What the exercise asks
Look through the records below for the line with "geleden gebrand, levert". Return that line and each one after it up to and including the line with "het dus nog", exactly.

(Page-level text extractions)
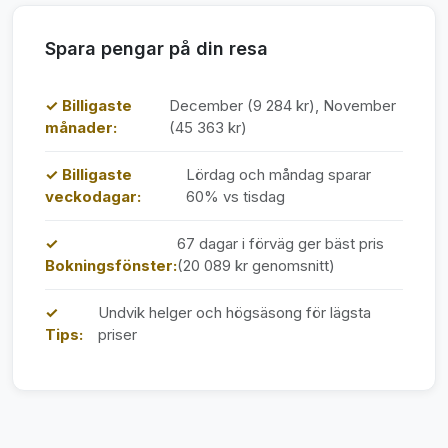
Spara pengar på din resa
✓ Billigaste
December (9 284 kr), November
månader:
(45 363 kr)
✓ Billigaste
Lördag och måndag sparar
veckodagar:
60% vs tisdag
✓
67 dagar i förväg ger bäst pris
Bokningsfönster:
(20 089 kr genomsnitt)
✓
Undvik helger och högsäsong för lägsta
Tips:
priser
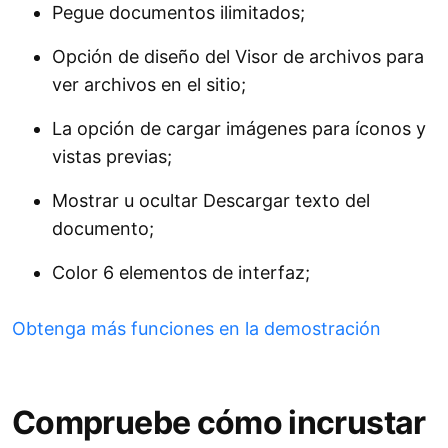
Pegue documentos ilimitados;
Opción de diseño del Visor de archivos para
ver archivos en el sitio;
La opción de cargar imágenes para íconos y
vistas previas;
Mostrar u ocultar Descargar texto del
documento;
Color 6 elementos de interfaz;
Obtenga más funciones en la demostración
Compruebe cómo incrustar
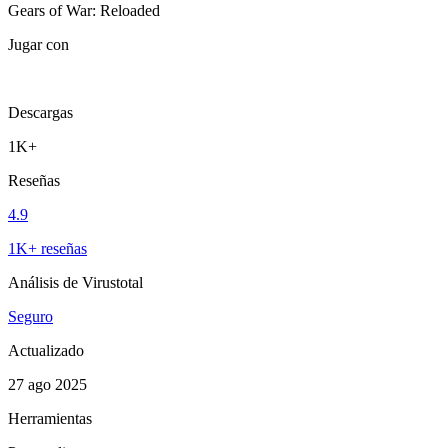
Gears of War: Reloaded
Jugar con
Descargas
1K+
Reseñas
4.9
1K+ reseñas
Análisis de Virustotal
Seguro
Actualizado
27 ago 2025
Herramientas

==

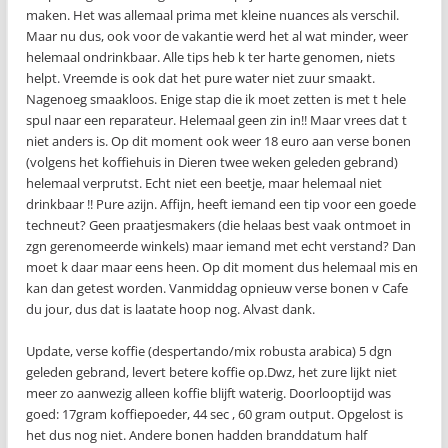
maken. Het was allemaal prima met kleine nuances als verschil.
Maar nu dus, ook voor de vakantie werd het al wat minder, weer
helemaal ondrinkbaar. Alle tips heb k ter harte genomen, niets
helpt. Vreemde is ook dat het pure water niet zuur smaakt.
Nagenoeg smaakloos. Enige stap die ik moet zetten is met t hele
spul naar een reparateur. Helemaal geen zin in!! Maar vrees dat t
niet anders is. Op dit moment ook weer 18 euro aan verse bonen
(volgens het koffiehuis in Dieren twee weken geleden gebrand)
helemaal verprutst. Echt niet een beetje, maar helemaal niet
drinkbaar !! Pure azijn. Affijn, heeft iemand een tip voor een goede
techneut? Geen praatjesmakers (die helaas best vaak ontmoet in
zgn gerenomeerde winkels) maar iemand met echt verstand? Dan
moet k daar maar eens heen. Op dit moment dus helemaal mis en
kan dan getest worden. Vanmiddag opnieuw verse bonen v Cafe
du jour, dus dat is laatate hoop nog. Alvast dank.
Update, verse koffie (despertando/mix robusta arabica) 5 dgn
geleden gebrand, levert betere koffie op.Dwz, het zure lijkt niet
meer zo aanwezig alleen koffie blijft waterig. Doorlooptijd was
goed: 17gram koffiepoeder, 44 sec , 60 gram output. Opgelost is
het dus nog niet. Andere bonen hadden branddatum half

Answer to this exercise
geleden gebrand, levert betere koffie op.Dwz, het zure lijkt niet
meer zo aanwezig alleen koffie blijft waterig. Doorlooptijd was
goed: 17gram koffiepoeder, 44 sec , 60 gram output. Opgelost is
het dus nog niet. Andere bonen hadden branddatum half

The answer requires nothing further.